Anonymous wrote:Anonymous wrote:I have always gotten good feedback on my management and I realized recently that I was a good manager because I had good people who reported to me.
Having a crappy direct report is a different kind of leadership and I am learning for the first time that you can't treat a terrible employee like you want to be treated.
Ain’t that the truth. But maybe change your framing. Don’t confuse holding people accountable with treating people poorly. You can treat people kindly and still insist on accountability. They may hate you, but it’s a them problem, not a you problem.
Anonymous wrote:all work teams should have planning, daily standups and then review meetings in 2 weeks cycles or else they are slacking.
Anonymous wrote:I have always gotten good feedback on my management and I realized recently that I was a good manager because I had good people who reported to me.
Having a crappy direct report is a different kind of leadership and I am learning for the first time that you can't treat a terrible employee like you want to be treated.
Anonymous wrote:Women are the worst managers I have had. And they treat the women even worse. It's just been my personal experience.
Anonymous wrote:Anonymous wrote:Anonymous wrote:I have your back, you have my back
I roll up my sleeves, no task is too small and no title will prevent me from helping out during crunch time
I don't monitor or babysit, if I get wind of someone not performing (which I have in the past) I re-train and spend time with the individual to feel out what the disconnect/issue is
LISTEN more than I talk
Award high performers beyond the annual review cycle
Weekly one on one's are scheduled as a placeholder but if we have nothing to talk about, it gets canceled why force it?
Open door/open communication
You sound like a bad leader to some people according to Leadership Challenge training I received. I say that as you are prescribing your core value system to others. What you described may be perfect some people if their core value system aligns your core value system. Plus you are mixing in a God complex. Like the new mother in law going into kitchen at first Thanksgiving dinner to roll up her sleeves and show that new daughter in law the right way to cook.

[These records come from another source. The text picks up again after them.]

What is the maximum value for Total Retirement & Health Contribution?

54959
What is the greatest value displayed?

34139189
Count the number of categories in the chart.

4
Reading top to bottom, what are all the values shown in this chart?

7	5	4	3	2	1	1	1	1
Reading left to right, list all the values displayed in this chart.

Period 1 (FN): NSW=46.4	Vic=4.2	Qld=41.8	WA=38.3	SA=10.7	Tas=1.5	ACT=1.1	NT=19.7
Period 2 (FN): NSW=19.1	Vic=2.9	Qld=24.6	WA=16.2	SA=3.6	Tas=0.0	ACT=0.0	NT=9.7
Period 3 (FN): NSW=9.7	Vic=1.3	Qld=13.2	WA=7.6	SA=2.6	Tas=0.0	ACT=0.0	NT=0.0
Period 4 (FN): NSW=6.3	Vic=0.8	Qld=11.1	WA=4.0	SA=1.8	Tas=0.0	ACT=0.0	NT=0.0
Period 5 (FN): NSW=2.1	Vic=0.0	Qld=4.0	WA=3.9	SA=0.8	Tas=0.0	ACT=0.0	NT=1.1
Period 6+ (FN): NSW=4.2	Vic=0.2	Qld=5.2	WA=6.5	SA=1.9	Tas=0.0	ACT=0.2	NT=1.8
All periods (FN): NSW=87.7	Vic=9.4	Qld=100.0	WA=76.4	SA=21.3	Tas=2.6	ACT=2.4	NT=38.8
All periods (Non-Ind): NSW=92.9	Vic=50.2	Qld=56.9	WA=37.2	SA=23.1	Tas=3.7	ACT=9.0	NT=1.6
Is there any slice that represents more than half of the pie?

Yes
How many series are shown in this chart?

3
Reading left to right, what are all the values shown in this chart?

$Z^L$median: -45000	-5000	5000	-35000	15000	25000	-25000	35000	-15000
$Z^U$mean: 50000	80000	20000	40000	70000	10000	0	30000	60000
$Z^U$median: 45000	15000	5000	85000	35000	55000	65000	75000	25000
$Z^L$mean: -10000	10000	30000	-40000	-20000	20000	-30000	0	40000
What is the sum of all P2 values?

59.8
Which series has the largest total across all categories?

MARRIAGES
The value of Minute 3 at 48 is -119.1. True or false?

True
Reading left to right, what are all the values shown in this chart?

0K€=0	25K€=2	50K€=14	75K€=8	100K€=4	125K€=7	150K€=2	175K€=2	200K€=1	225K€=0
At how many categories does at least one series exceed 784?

Your approach will work for most. But it is missing looking at the total person, when you ask how are you it should be a deep meaningful conversation. You are just focused work, divorce, death, illness, financial troubles are often root causes of poor performance. Roll up your sleeves is not right approach for an employee whose real issue is problems at home that need your emotional support.
PP - you keep talking about this one training you did like a recent convert to a new religion, but have you ever actually managed people?
I agree with the PP wholeheartedly, and I'm someone who has seen a bunch of leadership/management fads come and go. [b]The bottom line to being a good manager is clear expectations, giving people the tools to meet those expectations, and holding them accountable when they do not. And, yes, never letting them believe I'm not working exactly as hard as I'm asking them to work. If I have to roll up my sleeves and make copies, or edit a report because a direct report had a personal emergency, then I'll do that.
I am a good manager *because* of these tenets, which include taking hard decisions. Rarely are those hard decisions termination, but they can be performance improvement plans or simply refusing to engage in routine promotions. This is premised on making sure the team functions effectively, giving credit for successes, and taking blame for mistakes.
It's not rocket science and doesn't require a special training, but not everyone can do it, and that's okay too.
Anonymous wrote:Anonymous wrote:I have your back, you have my back
I roll up my sleeves, no task is too small and no title will prevent me from helping out during crunch time
I don't monitor or babysit, if I get wind of someone not performing (which I have in the past) I re-train and spend time with the individual to feel out what the disconnect/issue is
LISTEN more than I talk
Award high performers beyond the annual review cycle
Weekly one on one's are scheduled as a placeholder but if we have nothing to talk about, it gets canceled why force it?
Open door/open communication
You sound like a bad leader to some people according to Leadership Challenge training I received. I say that as you are prescribing your core value system to others. What you described may be perfect some people if their core value system aligns your core value system. Plus you are mixing in a God complex. Like the new mother in law going into kitchen at first Thanksgiving dinner to roll up her sleeves and show that new daughter in law the right way to cook.
Your approach will work for most. But it is missing looking at the total person, when you ask how are you it should be a deep meaningful conversation. You are just focused work, divorce, death, illness, financial troubles are often root causes of poor performance. Roll up your sleeves is not right approach for an employee whose real issue is problems at home that need your emotional support.
Anonymous wrote:I have your back, you have my back
I roll up my sleeves, no task is too small and no title will prevent me from helping out during crunch time
I don't monitor or babysit, if I get wind of someone not performing (which I have in the past) I re-train and spend time with the individual to feel out what the disconnect/issue is
LISTEN more than I talk
Award high performers beyond the annual review cycle
Weekly one on one's are scheduled as a placeholder but if we have nothing to talk about, it gets canceled why force it?